San Bruno residents’ anger echoed complaints by business owners in Albuquerque, where PNM work crews failed to warn residents and businesses of the explosive hazard posed by a gas leak beneath the intersection.
“I smelled gas in the back and thought there was a leak at the meter, so I called it in,” recalled Albuquerque florist Robert Torres of the 2008 leak. “Nobody took smoke breaks out back, thank God.”
The crater left by the San Bruno explosion was 15 feet deep.
The Montgomery and Carlisle leak in Albuquerque could have left a “huge crater” in the intersection had a lit cigarette have been dropped on a manhole, state Pipeline Safety Bureau chief Jason N. Montoya recently told The Independent.
New Mexico has one of the nation’s deadliest pipeline accident records, according to a recent report by the National Wildlife Federation. In 2000, a campfire near a leaking natural gas pipeline southeast of Carlsbad caused an explosion that killed 12 campers, including five children. The following year, a small gas pipeline leak in Santa Fe led to an explosion that leveled a business building after an employee lit a cigarette.

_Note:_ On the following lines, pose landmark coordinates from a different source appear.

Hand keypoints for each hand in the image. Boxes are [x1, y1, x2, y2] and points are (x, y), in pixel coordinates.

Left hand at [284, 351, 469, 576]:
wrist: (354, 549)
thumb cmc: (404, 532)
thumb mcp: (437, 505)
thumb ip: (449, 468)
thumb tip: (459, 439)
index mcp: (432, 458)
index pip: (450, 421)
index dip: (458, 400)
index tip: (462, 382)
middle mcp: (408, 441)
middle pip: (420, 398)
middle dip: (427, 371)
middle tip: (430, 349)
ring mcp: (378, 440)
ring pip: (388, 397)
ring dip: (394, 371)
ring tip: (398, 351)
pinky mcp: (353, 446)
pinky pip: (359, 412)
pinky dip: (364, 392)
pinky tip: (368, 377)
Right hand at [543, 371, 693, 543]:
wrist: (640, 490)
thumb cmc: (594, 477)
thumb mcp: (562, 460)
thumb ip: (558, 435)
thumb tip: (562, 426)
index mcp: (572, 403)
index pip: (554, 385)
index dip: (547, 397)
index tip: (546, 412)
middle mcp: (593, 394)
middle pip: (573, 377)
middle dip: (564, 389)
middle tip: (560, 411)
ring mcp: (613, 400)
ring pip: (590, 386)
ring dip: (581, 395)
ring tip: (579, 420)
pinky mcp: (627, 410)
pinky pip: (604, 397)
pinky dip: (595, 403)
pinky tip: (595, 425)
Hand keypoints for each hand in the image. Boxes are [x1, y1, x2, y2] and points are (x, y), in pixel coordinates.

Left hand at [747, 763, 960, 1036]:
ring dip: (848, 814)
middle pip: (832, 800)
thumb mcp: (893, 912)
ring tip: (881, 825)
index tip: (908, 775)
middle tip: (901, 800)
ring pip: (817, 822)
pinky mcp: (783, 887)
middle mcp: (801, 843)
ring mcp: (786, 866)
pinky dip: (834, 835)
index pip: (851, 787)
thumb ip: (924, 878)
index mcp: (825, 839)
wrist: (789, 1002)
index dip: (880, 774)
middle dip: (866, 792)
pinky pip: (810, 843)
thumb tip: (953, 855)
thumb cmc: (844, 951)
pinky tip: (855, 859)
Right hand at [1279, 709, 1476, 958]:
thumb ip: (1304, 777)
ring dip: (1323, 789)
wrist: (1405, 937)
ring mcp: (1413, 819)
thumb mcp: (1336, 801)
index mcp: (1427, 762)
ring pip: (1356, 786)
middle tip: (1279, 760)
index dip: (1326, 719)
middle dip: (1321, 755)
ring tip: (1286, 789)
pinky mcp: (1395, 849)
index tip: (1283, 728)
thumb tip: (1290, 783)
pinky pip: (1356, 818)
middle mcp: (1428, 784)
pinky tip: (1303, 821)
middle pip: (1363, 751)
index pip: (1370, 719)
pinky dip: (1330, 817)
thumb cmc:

After a pipeline fire in northwest Albuquerque at Paseo del Norte and Golf Course Road last month, Montoya noted that companies commonly wait until a pipeline fault causes problems to locate and repair corrosion issues.
“The first lesson of San Bruno is the terrible cost of being complacent. We all feel a lot of remorse over what’s happened out there. A guy from PG&E was on television the other night saying money cannot bring back lives and lost homes and disrupted lives. You just cannot afford complacency. When leaks are identified they need to be dealt with immediately. That’s the message we sent a few months ago with the fine against PNM,” Marks said.